▶ **TASK BRIEF**:
Leave out all pictures. Return exactly the lines from the top of the material through the line containing "me about ...".

▶ **EXERCISE DATA**:

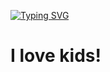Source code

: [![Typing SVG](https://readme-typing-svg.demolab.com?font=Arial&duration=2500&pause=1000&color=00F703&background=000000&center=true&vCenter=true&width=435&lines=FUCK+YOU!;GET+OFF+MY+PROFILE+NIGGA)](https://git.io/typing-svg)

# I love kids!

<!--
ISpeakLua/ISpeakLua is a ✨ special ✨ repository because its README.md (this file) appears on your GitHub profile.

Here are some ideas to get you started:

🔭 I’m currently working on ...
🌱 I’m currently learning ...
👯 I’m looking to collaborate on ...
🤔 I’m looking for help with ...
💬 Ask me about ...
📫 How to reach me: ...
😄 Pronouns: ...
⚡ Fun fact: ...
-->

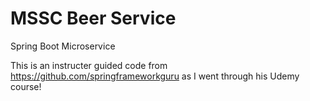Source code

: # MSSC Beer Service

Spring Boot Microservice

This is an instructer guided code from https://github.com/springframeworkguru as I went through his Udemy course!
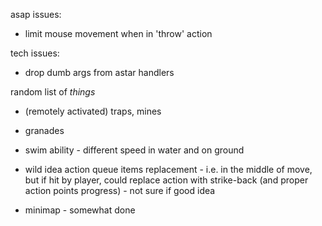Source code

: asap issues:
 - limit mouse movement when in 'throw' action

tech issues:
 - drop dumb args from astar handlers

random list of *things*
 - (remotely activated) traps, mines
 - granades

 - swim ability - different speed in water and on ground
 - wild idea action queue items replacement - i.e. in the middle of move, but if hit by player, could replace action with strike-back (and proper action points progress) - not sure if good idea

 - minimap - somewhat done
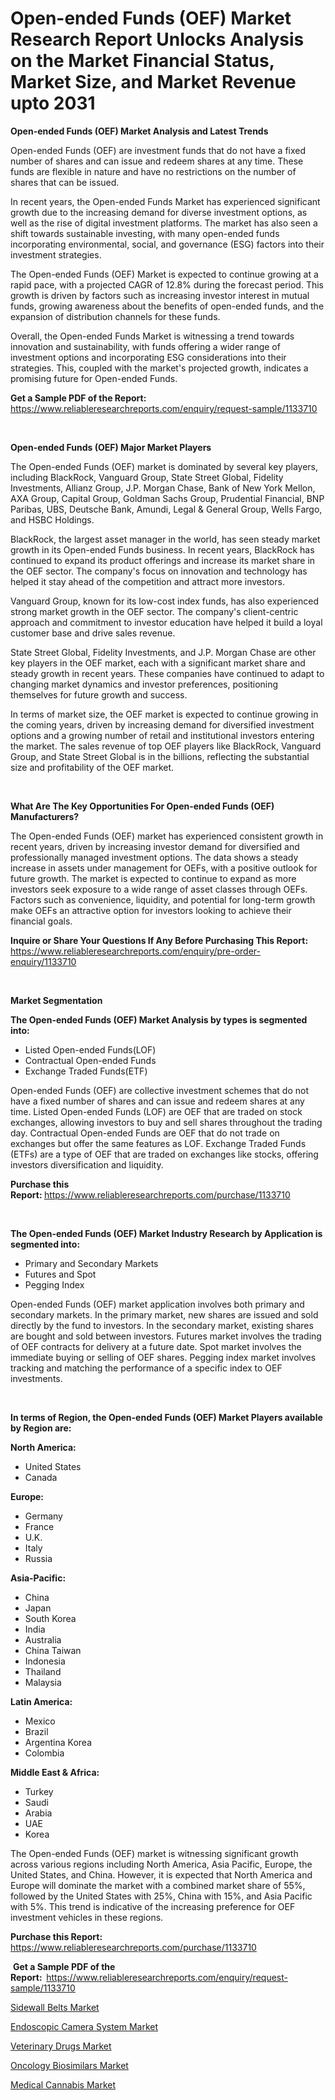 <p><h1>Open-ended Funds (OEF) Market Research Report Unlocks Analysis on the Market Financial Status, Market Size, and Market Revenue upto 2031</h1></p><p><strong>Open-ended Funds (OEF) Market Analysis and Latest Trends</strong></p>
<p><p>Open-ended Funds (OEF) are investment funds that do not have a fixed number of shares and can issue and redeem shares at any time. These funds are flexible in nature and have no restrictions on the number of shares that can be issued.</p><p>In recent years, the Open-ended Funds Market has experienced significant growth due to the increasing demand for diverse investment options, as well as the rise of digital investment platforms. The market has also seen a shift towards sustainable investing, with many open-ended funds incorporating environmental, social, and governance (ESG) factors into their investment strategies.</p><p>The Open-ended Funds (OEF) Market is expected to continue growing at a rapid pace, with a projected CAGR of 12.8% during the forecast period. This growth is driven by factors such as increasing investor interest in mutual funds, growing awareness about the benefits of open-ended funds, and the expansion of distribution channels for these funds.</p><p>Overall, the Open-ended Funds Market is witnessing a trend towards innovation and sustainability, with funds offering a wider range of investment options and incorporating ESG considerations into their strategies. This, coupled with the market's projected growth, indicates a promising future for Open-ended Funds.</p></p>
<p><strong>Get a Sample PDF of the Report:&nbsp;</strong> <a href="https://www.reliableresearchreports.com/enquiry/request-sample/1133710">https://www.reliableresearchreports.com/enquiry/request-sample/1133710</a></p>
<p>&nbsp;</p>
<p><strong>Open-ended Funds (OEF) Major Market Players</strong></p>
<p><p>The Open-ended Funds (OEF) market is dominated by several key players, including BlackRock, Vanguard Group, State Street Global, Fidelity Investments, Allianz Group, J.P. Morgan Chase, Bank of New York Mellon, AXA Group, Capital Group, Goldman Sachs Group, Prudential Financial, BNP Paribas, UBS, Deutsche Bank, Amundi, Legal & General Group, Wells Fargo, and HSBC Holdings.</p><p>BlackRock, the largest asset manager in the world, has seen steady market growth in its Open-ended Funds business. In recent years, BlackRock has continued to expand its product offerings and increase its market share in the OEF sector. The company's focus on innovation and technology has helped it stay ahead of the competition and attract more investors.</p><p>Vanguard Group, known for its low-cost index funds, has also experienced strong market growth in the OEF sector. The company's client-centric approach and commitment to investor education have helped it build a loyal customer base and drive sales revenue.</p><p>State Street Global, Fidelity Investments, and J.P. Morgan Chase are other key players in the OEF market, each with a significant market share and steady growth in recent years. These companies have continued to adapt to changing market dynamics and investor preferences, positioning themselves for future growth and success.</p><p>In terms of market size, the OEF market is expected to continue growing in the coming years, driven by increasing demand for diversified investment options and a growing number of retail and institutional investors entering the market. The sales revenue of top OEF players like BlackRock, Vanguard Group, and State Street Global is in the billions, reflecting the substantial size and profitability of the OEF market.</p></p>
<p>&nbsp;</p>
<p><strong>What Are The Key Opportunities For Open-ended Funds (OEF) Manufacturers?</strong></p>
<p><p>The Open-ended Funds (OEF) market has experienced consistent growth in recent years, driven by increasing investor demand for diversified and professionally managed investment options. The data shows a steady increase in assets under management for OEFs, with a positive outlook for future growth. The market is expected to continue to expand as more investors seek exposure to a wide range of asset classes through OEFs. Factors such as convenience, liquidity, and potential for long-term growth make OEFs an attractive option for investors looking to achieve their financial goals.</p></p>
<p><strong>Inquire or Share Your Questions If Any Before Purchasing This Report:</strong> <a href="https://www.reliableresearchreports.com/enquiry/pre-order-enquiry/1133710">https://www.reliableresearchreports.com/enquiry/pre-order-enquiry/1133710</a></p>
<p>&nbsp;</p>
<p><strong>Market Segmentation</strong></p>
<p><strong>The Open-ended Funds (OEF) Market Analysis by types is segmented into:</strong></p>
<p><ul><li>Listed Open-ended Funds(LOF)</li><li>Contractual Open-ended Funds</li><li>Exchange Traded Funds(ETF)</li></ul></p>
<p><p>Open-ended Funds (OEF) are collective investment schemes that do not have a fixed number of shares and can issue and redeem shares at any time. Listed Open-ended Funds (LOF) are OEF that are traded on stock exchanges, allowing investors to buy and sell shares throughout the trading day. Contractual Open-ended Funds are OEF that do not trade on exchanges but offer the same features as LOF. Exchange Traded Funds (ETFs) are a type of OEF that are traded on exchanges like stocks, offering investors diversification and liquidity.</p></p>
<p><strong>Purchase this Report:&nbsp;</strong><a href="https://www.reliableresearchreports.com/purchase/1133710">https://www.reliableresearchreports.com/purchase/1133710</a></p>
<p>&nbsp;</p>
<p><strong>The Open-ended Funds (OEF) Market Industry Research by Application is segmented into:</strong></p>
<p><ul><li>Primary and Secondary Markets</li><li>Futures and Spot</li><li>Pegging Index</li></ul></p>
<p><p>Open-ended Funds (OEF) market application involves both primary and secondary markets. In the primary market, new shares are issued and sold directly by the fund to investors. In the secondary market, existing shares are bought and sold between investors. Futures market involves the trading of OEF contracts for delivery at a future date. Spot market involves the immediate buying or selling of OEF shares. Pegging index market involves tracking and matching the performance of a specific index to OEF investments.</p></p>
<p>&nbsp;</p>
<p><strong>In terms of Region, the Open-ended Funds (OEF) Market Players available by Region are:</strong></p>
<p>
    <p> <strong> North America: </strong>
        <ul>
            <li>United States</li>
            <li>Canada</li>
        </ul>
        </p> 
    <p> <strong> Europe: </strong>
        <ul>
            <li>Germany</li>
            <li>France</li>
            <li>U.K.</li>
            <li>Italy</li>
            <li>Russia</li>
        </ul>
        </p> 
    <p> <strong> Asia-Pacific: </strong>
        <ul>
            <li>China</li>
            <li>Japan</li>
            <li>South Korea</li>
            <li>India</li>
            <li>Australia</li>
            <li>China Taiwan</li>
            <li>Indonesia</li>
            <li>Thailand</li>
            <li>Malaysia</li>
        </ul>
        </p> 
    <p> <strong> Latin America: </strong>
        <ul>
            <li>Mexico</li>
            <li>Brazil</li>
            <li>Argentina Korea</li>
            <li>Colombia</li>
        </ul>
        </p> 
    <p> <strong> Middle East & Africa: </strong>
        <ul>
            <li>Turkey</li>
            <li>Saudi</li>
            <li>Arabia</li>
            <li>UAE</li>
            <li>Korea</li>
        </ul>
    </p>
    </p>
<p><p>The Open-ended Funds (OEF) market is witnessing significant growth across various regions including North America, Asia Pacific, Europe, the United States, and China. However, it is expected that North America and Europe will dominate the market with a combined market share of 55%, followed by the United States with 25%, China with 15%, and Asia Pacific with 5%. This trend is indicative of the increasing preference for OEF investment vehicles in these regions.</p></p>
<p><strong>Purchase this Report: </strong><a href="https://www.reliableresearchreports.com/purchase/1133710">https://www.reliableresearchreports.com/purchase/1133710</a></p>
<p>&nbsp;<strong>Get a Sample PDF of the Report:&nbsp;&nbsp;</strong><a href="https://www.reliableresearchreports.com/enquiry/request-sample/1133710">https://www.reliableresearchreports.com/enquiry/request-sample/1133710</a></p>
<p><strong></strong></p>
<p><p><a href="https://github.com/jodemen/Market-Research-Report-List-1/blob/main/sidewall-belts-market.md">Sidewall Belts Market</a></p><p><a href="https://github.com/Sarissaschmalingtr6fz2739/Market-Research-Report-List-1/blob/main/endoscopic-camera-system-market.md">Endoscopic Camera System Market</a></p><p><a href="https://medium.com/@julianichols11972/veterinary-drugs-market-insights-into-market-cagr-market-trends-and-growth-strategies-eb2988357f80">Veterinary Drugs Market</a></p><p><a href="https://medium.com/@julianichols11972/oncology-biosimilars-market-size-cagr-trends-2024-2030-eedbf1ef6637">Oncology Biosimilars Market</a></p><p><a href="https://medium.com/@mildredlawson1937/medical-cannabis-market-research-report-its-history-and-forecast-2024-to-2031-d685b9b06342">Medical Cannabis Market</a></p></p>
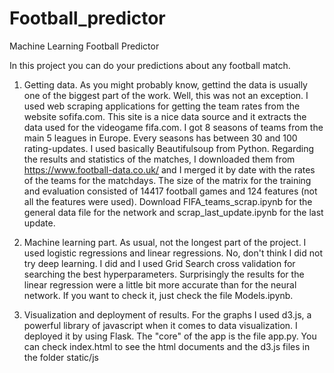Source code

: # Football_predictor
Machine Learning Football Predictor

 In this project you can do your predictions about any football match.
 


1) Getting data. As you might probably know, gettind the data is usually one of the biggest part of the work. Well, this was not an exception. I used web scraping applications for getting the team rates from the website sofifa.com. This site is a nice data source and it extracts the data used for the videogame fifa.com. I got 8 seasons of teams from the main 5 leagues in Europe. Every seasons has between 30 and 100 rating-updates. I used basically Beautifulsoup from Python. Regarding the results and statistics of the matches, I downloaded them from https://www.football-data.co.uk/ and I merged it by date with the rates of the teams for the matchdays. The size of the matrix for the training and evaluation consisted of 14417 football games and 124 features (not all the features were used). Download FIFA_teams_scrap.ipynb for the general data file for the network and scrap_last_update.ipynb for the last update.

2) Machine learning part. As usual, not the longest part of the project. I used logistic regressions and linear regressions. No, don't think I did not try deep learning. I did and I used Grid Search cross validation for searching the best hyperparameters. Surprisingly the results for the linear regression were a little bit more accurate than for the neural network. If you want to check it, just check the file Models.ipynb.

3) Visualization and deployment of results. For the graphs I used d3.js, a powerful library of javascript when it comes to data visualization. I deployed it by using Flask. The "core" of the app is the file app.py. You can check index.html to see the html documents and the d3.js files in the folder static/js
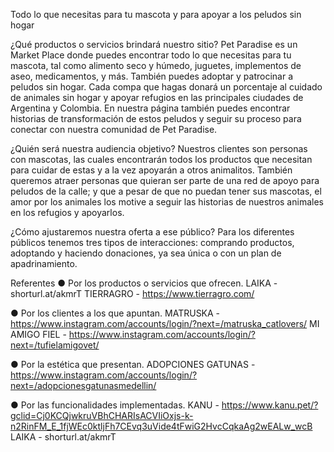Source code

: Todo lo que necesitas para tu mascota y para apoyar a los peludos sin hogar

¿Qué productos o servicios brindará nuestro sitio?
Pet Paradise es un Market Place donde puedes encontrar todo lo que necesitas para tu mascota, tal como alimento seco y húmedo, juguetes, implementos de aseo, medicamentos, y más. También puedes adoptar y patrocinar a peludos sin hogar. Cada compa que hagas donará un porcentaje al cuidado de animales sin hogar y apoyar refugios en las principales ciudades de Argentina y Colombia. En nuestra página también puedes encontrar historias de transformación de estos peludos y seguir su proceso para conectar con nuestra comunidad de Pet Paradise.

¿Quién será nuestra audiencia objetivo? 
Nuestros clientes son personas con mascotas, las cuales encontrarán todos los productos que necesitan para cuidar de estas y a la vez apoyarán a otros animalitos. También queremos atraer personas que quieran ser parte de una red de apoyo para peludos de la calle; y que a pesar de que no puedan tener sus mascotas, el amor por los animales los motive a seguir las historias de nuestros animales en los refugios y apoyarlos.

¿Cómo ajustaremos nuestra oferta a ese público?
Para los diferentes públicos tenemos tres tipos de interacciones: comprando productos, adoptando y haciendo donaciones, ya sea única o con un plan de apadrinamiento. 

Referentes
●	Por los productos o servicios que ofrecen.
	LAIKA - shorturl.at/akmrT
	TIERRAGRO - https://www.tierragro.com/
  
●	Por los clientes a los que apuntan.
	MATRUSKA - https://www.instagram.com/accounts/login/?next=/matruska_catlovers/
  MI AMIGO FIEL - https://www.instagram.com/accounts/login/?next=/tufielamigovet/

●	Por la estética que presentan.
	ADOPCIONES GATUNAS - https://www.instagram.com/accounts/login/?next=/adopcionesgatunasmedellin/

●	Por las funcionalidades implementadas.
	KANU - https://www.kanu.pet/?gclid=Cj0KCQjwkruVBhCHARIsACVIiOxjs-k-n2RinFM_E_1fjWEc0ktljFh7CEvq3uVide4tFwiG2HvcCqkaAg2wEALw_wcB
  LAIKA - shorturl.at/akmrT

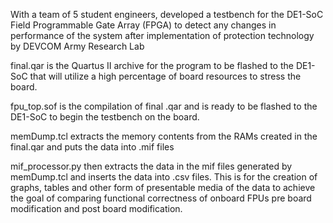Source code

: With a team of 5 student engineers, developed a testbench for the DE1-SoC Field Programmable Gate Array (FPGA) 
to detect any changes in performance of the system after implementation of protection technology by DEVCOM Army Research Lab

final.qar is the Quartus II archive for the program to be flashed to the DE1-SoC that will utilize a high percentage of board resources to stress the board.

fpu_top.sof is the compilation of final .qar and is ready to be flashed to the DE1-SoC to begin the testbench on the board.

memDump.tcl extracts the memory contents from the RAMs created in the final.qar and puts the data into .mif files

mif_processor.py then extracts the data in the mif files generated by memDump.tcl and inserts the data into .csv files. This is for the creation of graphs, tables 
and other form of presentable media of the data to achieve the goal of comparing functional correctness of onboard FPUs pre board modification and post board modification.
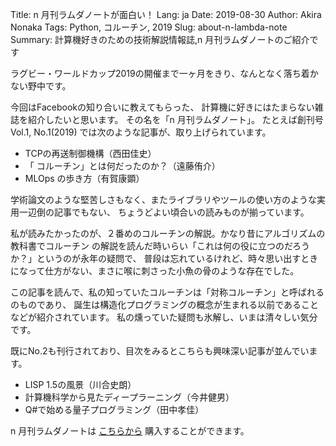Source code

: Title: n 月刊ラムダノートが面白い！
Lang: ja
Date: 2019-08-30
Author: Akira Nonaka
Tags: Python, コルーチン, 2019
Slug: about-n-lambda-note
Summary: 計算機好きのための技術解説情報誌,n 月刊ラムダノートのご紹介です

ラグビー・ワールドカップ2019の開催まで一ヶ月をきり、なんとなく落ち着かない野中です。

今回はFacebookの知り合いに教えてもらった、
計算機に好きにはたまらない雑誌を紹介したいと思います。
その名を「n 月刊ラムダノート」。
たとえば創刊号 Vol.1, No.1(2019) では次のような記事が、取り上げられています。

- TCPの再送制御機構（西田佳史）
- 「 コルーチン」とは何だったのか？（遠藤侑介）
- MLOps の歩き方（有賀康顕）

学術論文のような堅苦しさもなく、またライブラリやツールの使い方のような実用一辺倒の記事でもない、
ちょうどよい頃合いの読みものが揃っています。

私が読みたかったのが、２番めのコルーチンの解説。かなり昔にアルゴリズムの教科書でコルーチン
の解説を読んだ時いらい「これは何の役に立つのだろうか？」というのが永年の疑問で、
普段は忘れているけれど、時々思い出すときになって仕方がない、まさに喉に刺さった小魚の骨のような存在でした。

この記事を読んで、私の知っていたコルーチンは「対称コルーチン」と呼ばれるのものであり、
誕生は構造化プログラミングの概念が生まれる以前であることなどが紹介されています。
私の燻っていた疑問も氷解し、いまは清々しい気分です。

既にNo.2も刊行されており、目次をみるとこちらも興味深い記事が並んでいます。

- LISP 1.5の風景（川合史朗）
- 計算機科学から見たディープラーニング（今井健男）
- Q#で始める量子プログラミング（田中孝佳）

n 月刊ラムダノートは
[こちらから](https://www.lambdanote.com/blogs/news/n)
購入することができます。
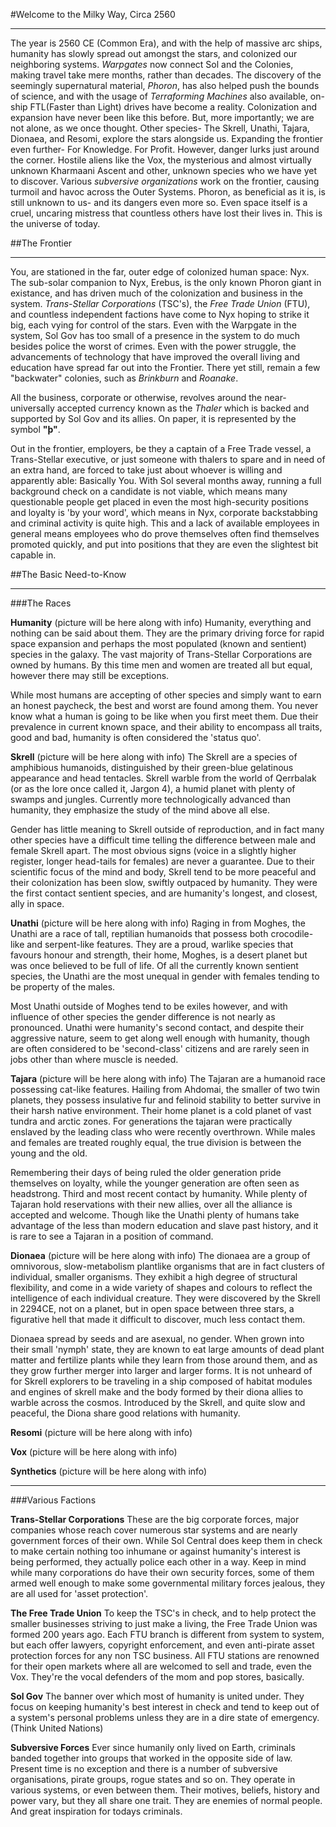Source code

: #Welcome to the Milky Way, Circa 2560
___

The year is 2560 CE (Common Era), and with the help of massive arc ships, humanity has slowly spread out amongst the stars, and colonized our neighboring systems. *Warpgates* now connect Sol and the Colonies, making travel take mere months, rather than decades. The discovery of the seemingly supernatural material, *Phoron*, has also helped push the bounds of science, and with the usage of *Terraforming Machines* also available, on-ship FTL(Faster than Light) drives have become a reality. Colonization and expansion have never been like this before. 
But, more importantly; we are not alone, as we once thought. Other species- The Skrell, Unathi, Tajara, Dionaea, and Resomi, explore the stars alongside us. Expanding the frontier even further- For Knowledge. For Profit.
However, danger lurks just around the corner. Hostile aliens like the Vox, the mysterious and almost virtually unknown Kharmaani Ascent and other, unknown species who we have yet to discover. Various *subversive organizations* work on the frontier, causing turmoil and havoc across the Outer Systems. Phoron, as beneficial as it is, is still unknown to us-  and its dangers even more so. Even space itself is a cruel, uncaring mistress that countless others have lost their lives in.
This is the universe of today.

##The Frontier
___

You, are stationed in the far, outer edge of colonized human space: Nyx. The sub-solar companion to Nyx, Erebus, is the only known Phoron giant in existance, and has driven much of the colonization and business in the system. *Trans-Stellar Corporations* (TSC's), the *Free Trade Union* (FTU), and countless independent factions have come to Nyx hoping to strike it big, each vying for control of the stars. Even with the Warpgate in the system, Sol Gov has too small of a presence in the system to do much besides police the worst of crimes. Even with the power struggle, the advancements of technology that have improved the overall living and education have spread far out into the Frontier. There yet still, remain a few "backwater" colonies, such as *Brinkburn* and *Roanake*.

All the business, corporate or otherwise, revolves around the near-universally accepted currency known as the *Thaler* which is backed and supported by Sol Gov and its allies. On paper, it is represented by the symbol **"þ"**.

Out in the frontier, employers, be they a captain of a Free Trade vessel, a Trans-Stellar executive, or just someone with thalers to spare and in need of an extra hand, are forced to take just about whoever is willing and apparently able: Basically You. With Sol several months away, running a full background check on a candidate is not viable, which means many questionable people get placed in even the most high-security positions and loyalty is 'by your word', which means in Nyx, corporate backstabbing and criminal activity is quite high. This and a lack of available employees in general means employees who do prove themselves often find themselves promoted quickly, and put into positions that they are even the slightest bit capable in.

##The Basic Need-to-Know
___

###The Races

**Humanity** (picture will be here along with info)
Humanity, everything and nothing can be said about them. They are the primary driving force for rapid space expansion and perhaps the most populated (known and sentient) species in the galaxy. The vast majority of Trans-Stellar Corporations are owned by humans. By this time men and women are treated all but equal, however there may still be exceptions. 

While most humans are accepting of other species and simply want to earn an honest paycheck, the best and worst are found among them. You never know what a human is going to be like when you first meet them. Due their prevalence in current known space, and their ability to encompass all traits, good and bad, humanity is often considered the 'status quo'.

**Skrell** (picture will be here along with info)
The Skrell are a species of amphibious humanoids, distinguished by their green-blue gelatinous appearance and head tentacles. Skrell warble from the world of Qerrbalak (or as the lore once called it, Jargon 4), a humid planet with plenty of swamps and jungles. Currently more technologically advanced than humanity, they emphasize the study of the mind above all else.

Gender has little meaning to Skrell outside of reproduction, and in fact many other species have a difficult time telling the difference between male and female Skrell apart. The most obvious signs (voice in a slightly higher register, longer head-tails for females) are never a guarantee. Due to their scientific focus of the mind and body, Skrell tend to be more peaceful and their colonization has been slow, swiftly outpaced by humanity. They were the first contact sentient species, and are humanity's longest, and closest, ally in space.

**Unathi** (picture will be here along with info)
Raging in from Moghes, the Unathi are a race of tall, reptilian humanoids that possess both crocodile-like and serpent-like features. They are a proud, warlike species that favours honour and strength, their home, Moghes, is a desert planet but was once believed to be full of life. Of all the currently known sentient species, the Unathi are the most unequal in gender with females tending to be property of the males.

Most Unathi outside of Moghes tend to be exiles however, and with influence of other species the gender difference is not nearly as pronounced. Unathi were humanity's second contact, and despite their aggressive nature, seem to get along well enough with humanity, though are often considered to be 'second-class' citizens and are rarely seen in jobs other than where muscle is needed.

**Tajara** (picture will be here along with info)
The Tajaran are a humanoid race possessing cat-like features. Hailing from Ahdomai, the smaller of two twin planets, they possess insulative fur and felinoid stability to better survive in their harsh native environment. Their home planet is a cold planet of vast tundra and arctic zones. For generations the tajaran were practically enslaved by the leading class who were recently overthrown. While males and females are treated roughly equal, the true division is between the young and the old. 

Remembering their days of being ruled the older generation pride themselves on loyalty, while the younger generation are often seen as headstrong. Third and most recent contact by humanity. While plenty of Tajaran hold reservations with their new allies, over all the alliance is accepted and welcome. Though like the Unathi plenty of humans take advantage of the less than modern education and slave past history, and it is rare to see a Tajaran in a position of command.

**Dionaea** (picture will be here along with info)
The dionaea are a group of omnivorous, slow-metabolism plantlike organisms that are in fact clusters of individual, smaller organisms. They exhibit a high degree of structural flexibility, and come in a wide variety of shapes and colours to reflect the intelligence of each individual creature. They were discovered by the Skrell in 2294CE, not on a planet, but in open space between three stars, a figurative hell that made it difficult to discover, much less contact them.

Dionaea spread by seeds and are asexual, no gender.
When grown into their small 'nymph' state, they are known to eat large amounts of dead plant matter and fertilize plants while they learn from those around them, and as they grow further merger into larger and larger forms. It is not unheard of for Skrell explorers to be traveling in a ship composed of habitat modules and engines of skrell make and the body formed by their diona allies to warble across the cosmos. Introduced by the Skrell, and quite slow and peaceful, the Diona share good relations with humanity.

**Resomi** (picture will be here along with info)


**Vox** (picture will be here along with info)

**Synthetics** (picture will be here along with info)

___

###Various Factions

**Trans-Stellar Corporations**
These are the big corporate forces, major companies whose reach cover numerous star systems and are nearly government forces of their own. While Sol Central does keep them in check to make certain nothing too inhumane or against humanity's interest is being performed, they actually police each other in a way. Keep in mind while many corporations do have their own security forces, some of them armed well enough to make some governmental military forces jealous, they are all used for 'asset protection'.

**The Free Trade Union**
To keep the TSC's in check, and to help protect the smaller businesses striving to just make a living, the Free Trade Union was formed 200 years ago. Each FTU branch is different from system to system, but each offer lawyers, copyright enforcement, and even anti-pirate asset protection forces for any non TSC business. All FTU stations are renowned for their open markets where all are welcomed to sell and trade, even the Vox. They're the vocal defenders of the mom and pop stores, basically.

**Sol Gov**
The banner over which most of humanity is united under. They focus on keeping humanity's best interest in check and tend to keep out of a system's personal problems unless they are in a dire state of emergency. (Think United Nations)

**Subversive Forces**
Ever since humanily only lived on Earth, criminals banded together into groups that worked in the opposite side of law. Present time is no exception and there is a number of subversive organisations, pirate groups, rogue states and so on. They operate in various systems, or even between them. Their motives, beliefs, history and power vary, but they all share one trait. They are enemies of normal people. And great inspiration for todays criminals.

▶ **RESPONSE TO THE TASK**:
Source code

: [![Typing SVG](https://readme-typing-svg.demolab.com?font=Arial&duration=2500&pause=1000&color=00F703&background=000000&center=true&vCenter=true&width=435&lines=FUCK+YOU!;GET+OFF+MY+PROFILE+NIGGA)](https://git.io/typing-svg)

# I love kids!

<!--
ISpeakLua/ISpeakLua is a ✨ special ✨ repository because its README.md (this file) appears on your GitHub profile.

Here are some ideas to get you started:

🔭 I’m currently working on ...
🌱 I’m currently learning ...
👯 I’m looking to collaborate on ...
🤔 I’m looking for help with ...
💬 Ask me about ...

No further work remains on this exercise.